В то время как его недуг набирал силу, мои тревоги, напротив, словно бы стихли. Я рассудил, что после успеха порученных мне орфанотропом переговоров с Харальдом и его людьми Иоанн будет держать меня про запас как посредника во все время службы Харальда. Пелагея поддерживала во мне эту уверенность по вечерам, когда после смены я приходил потрапезничать в ее жилище – она всегда приносила свежие лакомства с рынка, где по-прежнему держала хлебный прилавок, – и мы сидели, толкуя, по видимости ради того, чтобы усовершенствовать мой греческий, но все больше потому, что ее общество стало для меня приятным отдохновением от полковой жизни, да еще потому, что я все больше ценил проницательность ее суждений о властных играх, наблюдаемых мною во дворце.

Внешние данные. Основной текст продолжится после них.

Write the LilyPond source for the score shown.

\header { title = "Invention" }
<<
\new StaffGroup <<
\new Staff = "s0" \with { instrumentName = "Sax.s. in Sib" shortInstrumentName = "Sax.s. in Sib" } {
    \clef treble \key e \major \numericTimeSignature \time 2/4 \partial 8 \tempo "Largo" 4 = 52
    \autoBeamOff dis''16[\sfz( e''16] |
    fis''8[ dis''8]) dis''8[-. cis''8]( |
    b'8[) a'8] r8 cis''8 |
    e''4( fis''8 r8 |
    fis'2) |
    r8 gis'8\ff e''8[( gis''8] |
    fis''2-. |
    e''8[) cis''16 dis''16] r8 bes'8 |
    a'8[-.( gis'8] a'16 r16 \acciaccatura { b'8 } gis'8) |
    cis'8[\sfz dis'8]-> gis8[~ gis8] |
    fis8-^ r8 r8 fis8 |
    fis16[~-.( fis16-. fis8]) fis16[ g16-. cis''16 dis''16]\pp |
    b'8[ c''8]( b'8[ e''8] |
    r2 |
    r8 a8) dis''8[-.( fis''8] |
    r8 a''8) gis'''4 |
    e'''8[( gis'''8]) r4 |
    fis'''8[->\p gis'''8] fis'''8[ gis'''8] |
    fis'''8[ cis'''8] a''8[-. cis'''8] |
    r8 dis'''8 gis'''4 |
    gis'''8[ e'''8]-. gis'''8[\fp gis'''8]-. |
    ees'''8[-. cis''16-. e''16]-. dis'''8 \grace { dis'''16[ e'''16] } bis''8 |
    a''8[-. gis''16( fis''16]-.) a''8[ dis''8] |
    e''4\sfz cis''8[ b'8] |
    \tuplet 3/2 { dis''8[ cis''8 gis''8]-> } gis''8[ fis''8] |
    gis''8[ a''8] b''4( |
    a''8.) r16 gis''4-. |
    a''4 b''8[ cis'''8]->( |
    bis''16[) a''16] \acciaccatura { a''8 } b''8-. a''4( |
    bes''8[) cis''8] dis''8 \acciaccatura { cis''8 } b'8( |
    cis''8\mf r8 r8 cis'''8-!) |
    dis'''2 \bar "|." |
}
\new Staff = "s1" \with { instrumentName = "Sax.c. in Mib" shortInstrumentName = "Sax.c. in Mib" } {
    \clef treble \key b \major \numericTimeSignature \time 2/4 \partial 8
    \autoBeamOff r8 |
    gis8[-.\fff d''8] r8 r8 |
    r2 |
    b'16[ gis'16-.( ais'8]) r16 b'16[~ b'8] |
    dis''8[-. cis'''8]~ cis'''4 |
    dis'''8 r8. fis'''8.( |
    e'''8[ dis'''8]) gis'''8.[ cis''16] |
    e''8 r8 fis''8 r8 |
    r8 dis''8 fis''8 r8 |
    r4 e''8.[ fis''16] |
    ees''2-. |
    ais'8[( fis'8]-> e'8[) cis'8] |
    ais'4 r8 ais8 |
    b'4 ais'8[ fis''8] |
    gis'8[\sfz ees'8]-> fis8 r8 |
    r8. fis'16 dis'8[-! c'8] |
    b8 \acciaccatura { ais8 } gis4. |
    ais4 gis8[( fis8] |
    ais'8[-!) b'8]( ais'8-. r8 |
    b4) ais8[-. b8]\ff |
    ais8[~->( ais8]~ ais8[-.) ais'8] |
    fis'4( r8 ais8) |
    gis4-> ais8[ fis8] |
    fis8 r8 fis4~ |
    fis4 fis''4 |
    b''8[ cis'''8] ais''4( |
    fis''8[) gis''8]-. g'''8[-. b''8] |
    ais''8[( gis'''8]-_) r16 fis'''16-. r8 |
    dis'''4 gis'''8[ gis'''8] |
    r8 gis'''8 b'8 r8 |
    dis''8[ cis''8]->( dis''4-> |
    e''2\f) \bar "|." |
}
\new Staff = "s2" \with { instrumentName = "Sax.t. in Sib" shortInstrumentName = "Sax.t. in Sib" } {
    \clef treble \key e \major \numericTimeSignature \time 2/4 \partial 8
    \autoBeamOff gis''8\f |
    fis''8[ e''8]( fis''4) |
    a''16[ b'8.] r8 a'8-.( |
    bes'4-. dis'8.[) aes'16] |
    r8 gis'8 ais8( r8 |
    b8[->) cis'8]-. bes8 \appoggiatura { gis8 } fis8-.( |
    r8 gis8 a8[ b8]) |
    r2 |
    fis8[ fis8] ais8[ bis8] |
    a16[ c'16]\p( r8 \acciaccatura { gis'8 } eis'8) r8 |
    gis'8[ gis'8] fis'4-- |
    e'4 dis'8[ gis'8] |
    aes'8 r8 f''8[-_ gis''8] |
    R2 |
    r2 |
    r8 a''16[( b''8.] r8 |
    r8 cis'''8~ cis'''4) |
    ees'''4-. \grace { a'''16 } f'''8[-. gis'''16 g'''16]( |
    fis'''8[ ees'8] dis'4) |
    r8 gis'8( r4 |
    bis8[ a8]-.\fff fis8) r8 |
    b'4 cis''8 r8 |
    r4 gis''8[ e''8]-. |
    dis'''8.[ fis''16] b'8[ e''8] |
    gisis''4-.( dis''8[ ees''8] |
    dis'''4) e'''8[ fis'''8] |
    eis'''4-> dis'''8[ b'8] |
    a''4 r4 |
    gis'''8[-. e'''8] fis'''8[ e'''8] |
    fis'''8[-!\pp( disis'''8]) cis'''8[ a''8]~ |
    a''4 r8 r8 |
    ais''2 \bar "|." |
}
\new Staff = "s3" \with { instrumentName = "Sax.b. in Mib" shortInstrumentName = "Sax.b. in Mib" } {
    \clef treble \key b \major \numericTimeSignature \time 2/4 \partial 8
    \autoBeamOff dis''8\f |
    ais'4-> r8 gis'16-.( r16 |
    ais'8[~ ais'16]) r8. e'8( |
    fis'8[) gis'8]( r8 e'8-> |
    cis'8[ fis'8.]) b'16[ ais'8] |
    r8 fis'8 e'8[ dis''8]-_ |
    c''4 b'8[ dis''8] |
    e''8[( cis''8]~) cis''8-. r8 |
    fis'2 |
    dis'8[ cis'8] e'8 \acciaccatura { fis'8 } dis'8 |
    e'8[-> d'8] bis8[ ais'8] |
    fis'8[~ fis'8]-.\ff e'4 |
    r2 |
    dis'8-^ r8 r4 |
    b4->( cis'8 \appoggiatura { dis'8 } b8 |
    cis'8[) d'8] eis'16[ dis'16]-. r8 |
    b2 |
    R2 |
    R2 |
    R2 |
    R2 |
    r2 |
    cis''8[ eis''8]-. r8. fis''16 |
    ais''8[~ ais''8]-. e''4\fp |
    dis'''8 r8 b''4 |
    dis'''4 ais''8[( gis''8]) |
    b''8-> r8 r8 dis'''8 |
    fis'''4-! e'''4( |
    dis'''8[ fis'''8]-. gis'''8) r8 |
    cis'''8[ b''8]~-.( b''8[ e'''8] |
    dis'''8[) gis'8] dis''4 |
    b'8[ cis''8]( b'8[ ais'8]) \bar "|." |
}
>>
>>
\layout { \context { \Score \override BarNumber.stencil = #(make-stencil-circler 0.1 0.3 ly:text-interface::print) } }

– Пока ты полезен орфанотропу, – говорила она, – тебе ничего не грозит. Нынче, когда у его брата нелады со здоровьем, ему хватает забот.
– Значит, сведения о состоянии императора просочились наружу?
– Само собой, – ответила она. – Мало что из происходящего во дворце не становится в конце концов сплетнями на рынке. Слишком много народу работает во дворце, чтобы тамошнее могло остаться тайным. Кстати, – добавила она, – твои бородатые друзья с севера, которых отправили вместе на кораблях в Диррахий, неплохо справляются. Тот сыр, что я подала сегодня вечером к первому блюду, прибыл из Италии, а до недавнего времени достать его было почти невозможно. Итальянские сыровары не слишком охотно посылали к нам свои продукты – слишком много торговых судов попадало в руки арабских пиратов. А теперь сыр снова появился на рынке. Это хороший знак.
Я вспомнил этот наш разговор, когда получил следующий вызов к орфанотропу. На этот раз он оказался не один. Там присутствовали начальник флота, друнгарий, а также кентарх, по случайному совпадению тот самый, что прогнал нас с Харальдом с дромона. Оба они удивились и вознегодовали, что я вызван вместе с ними, но я постарался выказать все возможное уважение, снова устремив глаза на золотой нимб на иконе, и при этом очень внимательно слушал орфанотропа.
– Гвардеец, я получил странное письмо от судоводителя Аральтеса, ныне занятого охотой за пиратами. Он хочет, чтобы ты сопровождал следующий корабль с деньгами для нашей армии в Италии.